My first trauma counsellor, was an amazing and wise woman, who helped me with my trust issues. As a survivor of multiple complex trauma endured from birth – my trust issues were deep.
This is how she explained how to learn to trust in a healthy way and develop safe relationships:
- Trust isn’t given, or demanded – it’s earned. Carefully.
- There are good people out there, that we can have healthy relationships with. It may feel hard to accept that – but it is true. Figuring out if someone is healthy, is key to forming healthy relationships.
- Not everyone is going to abuse us. There are non abusive people out there. No-one is perfect, but there are people who are respectful, caring and want good for others.
- You need healthy boundaries on your own behaviours and choices. You have to understand how we interact we others, how we build relationships, including trust – is our own responsibility and we have to learn self control in order to proceed carefully.
- You cannot 100% trust anyone. But you can learn who is trustworthy enough.
- You build trust – slowly and carefully. Not by jumping ‘all in’. And not by refusing point blank to try to trust someone.
- Don’t tell them straight up you have ‘trust issues’. Keep that information to yourself.
- Then sit back and discern how this person treats other? Are they kind? Are they interacting in a healthy way? Are their behaviours consistent? If yes, that’s a good start.
- If they treat others well, and you’ve gotten to know them a little, give them only a little piece of information about yourself, particularly about your trauma history. Something that’s not too revealing. So instead of revealing nothing, or telling them ‘all’ about your life – you give them a little bit and see how they receive that? How did they handle that? Did they deal with that respectfully?

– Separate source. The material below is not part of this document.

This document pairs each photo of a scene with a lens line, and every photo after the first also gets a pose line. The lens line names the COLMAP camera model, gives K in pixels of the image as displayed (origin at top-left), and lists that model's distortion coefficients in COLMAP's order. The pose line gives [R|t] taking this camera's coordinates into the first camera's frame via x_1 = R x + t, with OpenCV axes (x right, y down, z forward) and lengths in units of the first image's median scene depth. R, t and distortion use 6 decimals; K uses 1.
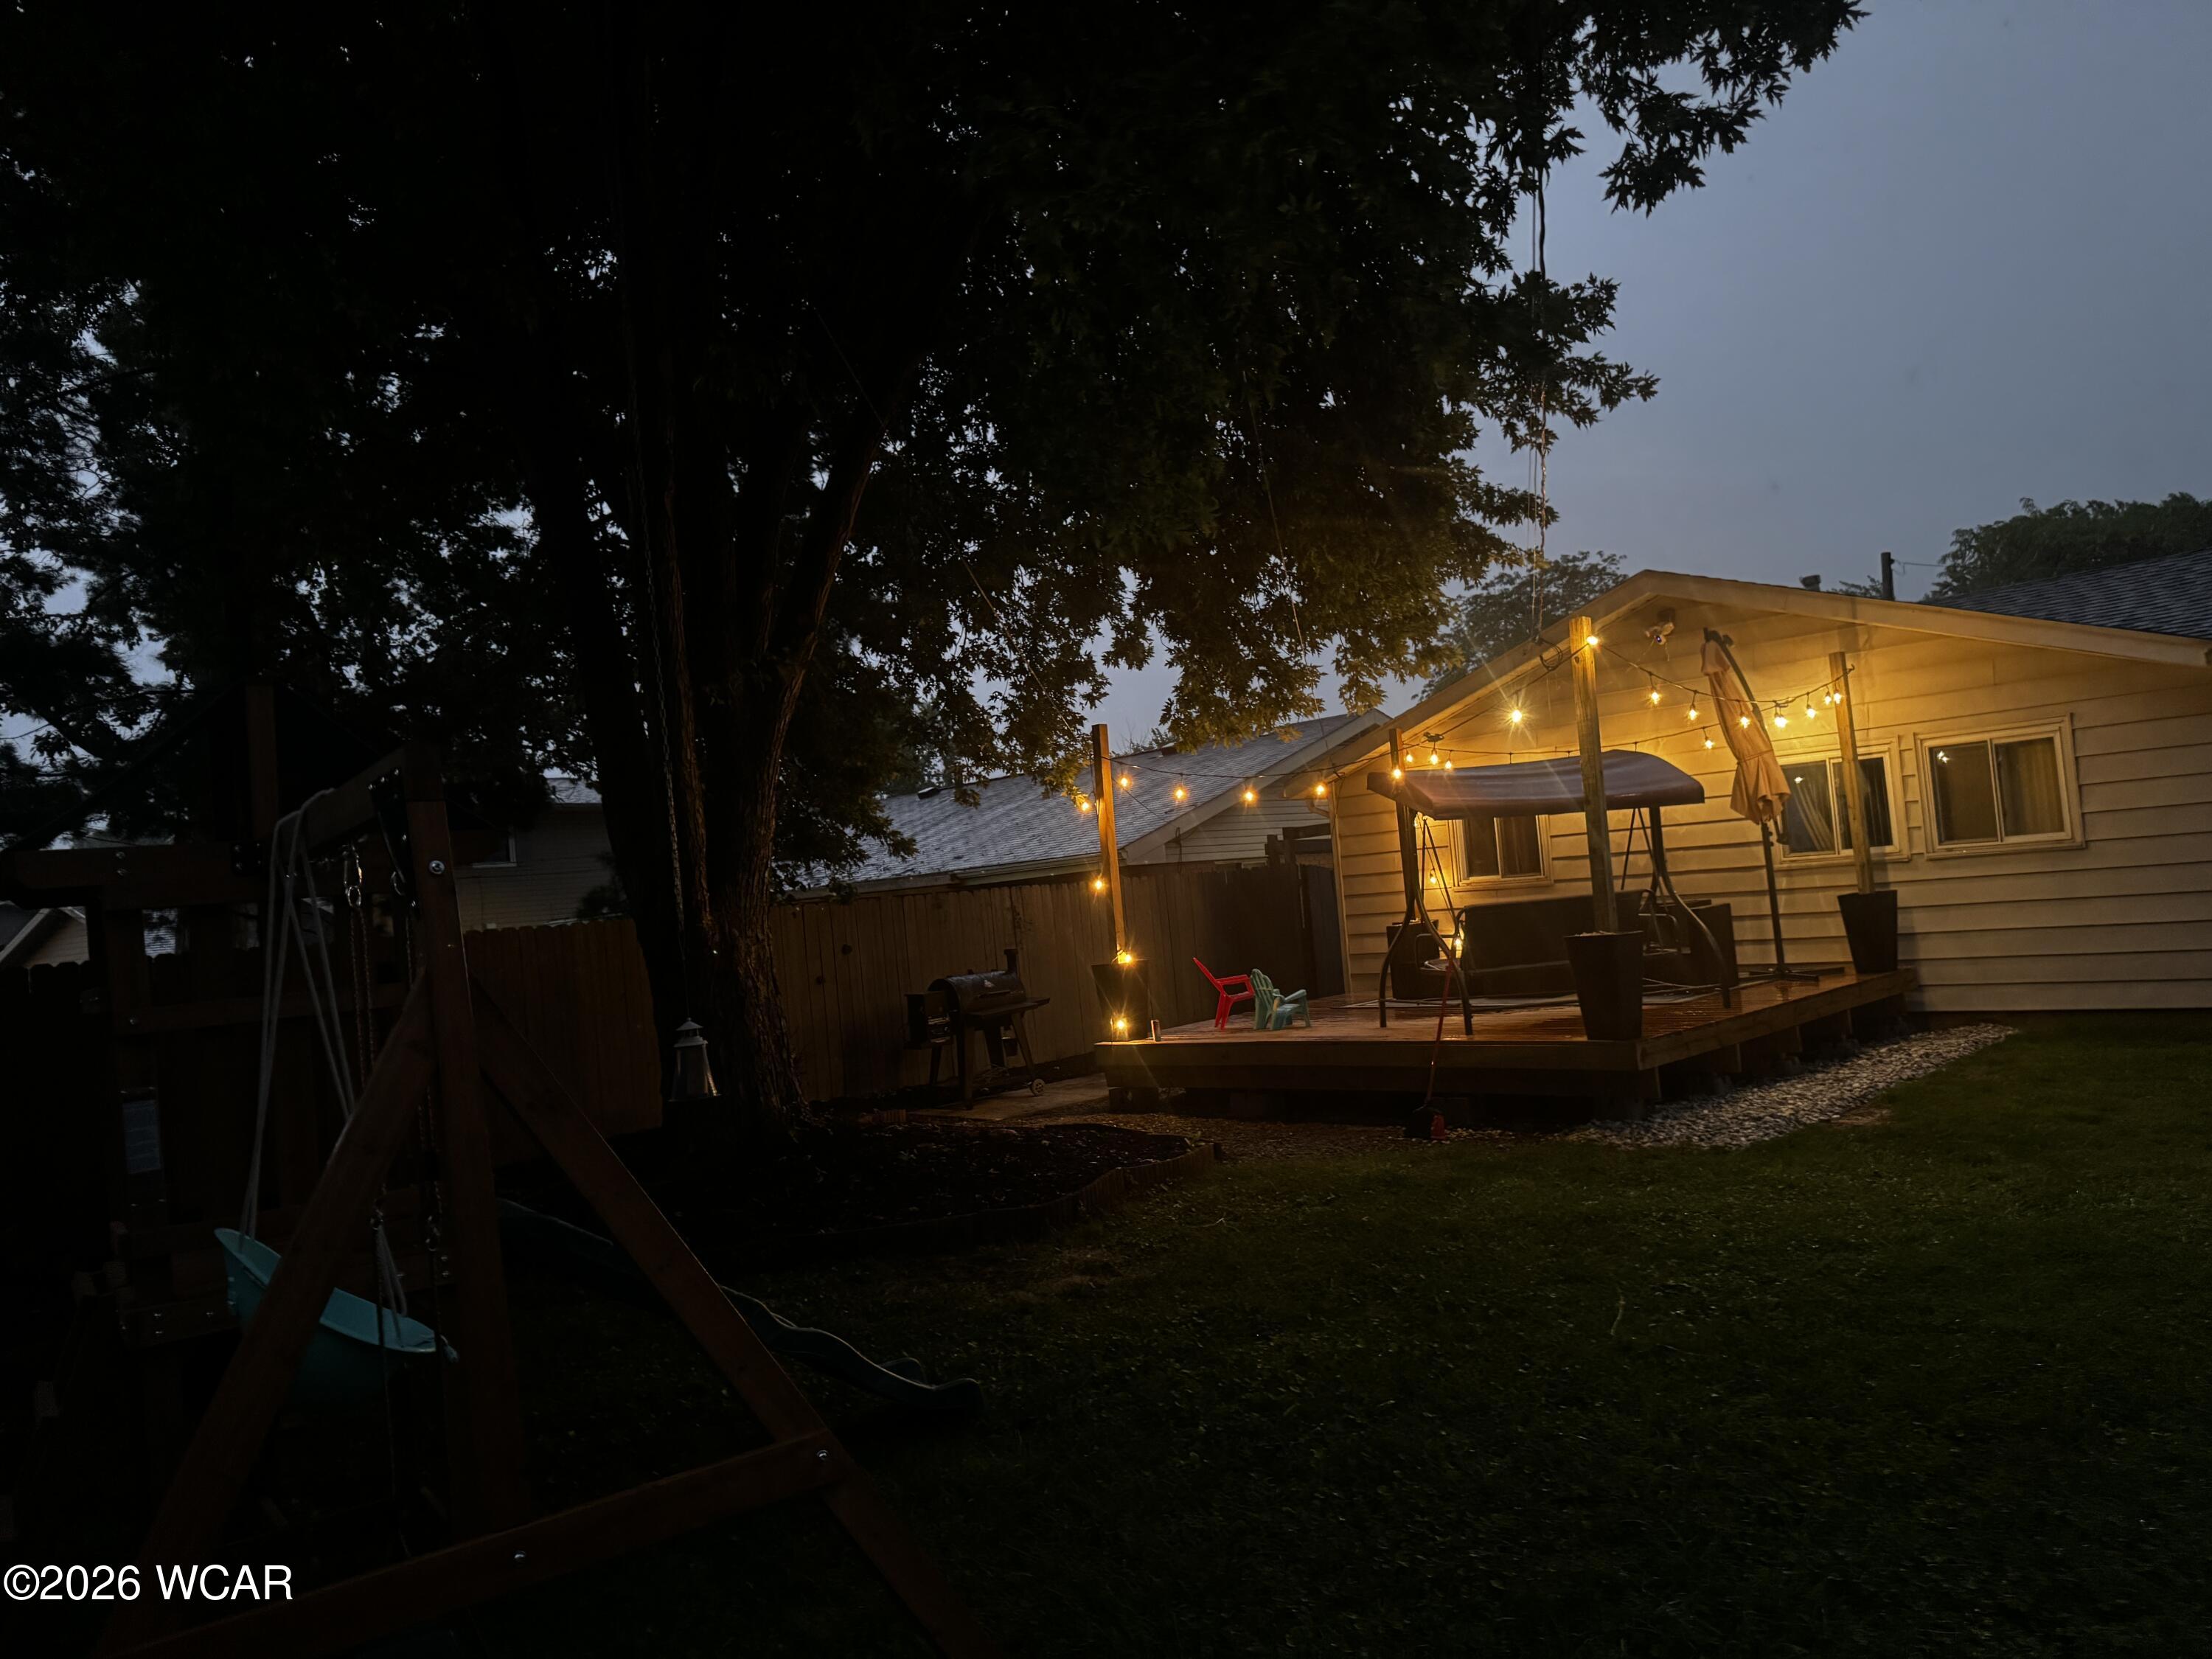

- Once you’ve given them a little bit of information, sit back and watch over time what they do with that. Do they push you too quickly for more information. Do they seem dismissive about it? Did they not offer words of kindness? Do they go and tell others about it? Do they gossip about you regarding what you told them? If yes, to any of those, these are red flags that would suggest this person is not a ‘safe person’.
- If they seem to handle this well – after a while – give them a little bit more information and again – see how they respond and react? And continue this.
- This gradual way of revealing yourself, is about being careful. It’s about protecting yourself. You do not have to tell them too much. It’s much safer to real yourself slowly.
- Someone healthy and respectful will be okay with this gradual process. If they are not okay with it, then this is a red flag and someone who has unhealthy issues and I advise not to proceed with giving anymore revealing information, or any further information about your trauma history.
- You also don’t have to be too quick with things like sexual contact with someone, if this is a romantic relationship. If they push you quickly into sexual intimacy – this is not okay if you need to take this slowly, they should respect that. If they are respectful – you can build more trust in them over time.
- It’s also worth seeing how quickly they tell you about themselves. If they reveal nothing, or tell you a lot, this is someone with their own issues and we need to figure out why?
- Build this relationship in a mutually respectful, careful manner. Discern as you go what seems ‘off’ and take your time in figuring the person out.
- Proceed only if this careful process reveals healthy consistent, respectful behaviours.
- Enjoy the relationship you have built, based on trust and mutual respect.